Data for the task:

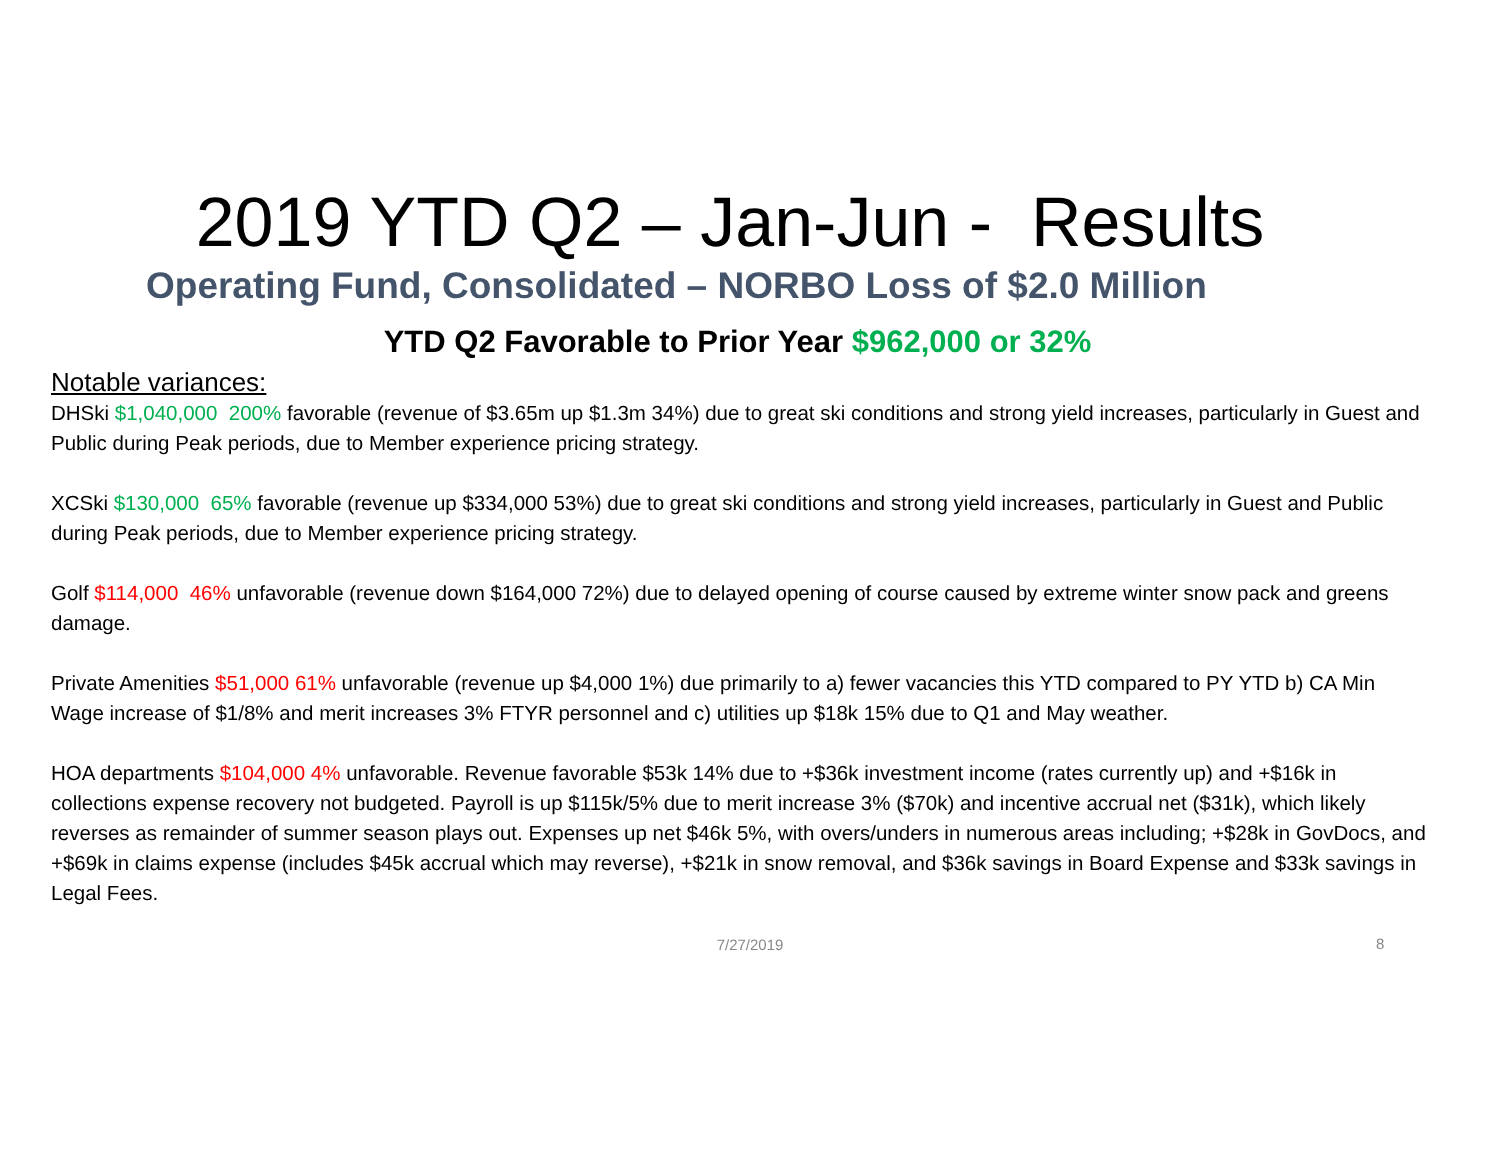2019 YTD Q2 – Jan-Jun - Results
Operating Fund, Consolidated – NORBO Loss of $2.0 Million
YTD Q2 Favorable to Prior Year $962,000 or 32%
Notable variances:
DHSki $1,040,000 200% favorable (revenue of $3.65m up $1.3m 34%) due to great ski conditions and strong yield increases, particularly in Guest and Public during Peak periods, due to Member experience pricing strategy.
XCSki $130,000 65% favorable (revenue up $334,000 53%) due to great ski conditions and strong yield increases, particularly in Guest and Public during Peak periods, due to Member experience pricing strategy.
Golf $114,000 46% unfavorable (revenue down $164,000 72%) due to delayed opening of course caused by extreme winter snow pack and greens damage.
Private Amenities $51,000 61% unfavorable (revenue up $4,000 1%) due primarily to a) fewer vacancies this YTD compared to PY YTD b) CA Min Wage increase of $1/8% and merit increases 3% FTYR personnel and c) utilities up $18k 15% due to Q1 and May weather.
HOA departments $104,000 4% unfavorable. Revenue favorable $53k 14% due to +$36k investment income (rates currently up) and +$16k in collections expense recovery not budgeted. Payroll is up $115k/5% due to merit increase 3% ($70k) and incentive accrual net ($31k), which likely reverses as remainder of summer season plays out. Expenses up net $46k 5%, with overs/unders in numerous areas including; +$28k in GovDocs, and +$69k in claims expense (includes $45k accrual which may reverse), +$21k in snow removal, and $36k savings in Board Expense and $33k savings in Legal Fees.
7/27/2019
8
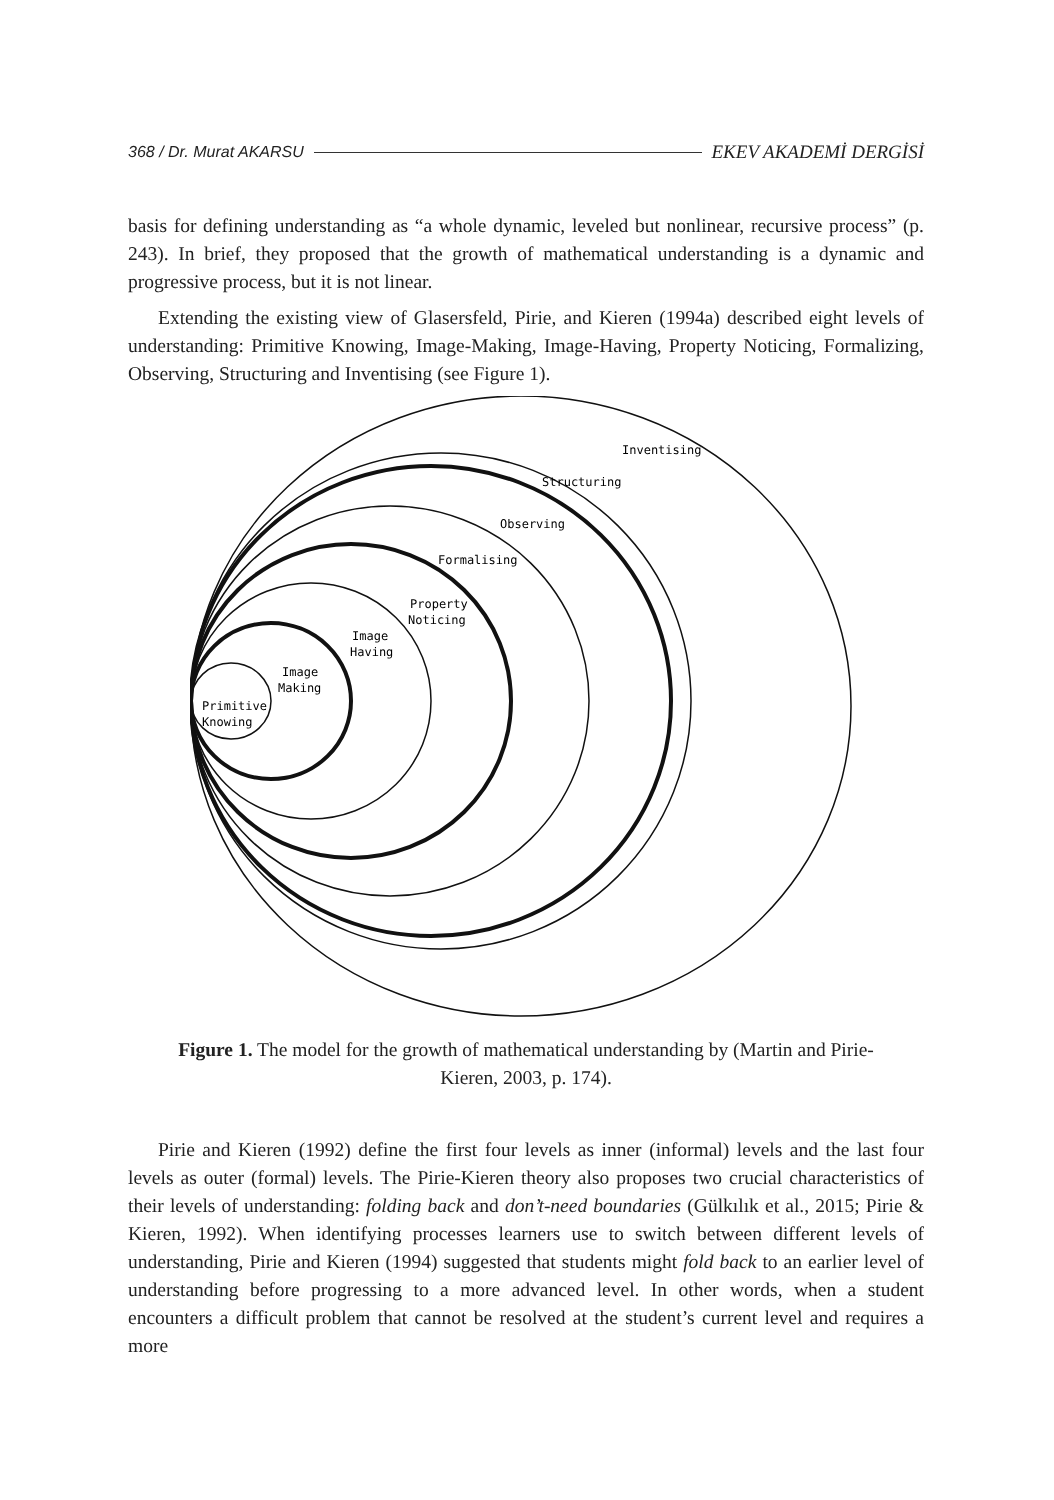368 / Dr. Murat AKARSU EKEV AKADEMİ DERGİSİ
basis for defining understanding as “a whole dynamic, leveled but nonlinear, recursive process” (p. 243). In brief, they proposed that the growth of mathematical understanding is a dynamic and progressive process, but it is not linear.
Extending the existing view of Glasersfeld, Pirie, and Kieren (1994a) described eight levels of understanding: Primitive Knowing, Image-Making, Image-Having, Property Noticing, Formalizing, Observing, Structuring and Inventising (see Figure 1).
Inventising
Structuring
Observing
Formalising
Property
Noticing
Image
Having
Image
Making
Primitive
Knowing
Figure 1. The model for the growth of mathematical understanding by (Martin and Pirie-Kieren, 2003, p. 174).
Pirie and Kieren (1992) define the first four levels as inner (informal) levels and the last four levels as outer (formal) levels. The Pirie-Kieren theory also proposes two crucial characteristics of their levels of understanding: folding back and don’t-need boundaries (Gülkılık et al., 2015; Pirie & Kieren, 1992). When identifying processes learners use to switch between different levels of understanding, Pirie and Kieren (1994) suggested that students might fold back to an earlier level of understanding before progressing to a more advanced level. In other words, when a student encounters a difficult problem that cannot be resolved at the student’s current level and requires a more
==
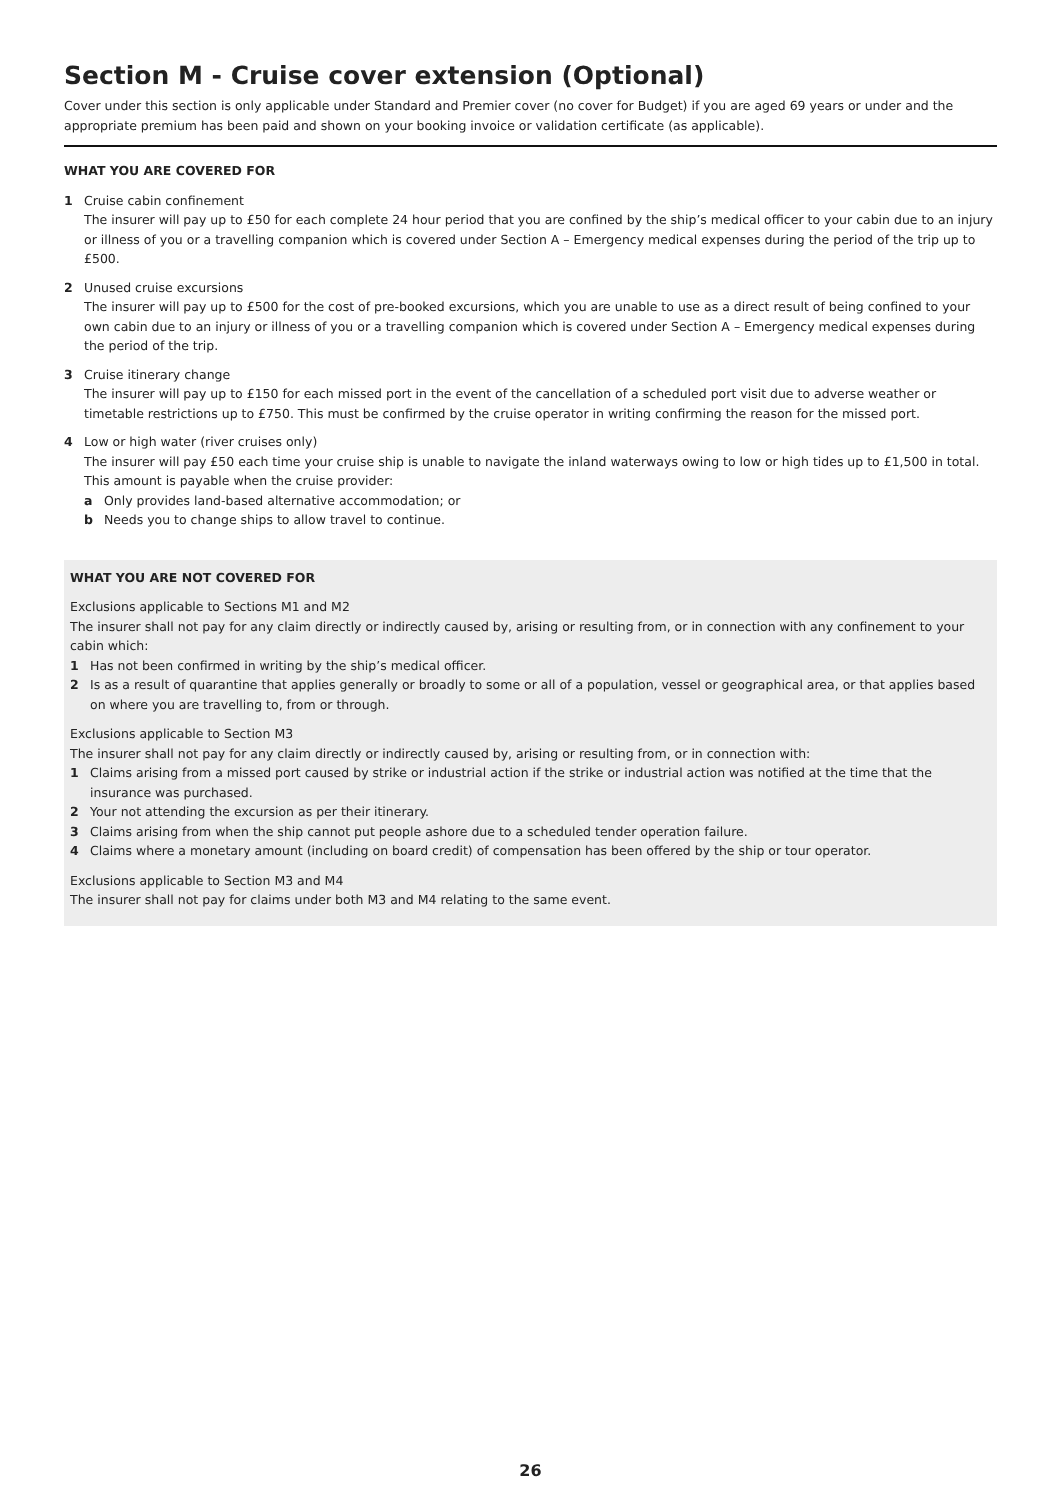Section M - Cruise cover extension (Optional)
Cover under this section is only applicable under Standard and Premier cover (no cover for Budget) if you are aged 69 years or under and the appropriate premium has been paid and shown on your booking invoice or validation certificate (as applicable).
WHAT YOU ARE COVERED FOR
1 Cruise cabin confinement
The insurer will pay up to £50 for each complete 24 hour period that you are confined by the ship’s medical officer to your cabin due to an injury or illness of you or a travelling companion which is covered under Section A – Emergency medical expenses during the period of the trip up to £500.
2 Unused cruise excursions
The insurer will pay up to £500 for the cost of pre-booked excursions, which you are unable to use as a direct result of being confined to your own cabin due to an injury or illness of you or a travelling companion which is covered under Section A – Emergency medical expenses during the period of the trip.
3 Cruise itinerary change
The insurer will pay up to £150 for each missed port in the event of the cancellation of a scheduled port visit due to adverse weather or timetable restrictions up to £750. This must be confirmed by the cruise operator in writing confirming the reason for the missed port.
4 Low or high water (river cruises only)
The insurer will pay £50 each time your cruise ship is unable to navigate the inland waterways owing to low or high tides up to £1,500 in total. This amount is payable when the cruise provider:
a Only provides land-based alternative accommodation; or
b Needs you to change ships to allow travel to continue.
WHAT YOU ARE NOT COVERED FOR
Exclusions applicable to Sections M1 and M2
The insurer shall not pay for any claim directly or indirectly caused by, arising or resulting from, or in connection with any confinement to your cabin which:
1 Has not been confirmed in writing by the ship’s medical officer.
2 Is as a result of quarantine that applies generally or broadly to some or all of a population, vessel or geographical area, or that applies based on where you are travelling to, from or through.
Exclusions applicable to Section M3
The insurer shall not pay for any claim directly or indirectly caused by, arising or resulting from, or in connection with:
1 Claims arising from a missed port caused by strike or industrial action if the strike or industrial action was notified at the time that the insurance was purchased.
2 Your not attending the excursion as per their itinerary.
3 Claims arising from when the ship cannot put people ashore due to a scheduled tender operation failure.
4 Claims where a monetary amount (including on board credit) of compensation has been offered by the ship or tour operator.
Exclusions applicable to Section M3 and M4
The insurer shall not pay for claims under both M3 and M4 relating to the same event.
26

Assignment: Provide the number of lines in the entries above on which the string "Exclusions" is found, and no other text.

Output of the exercise: 3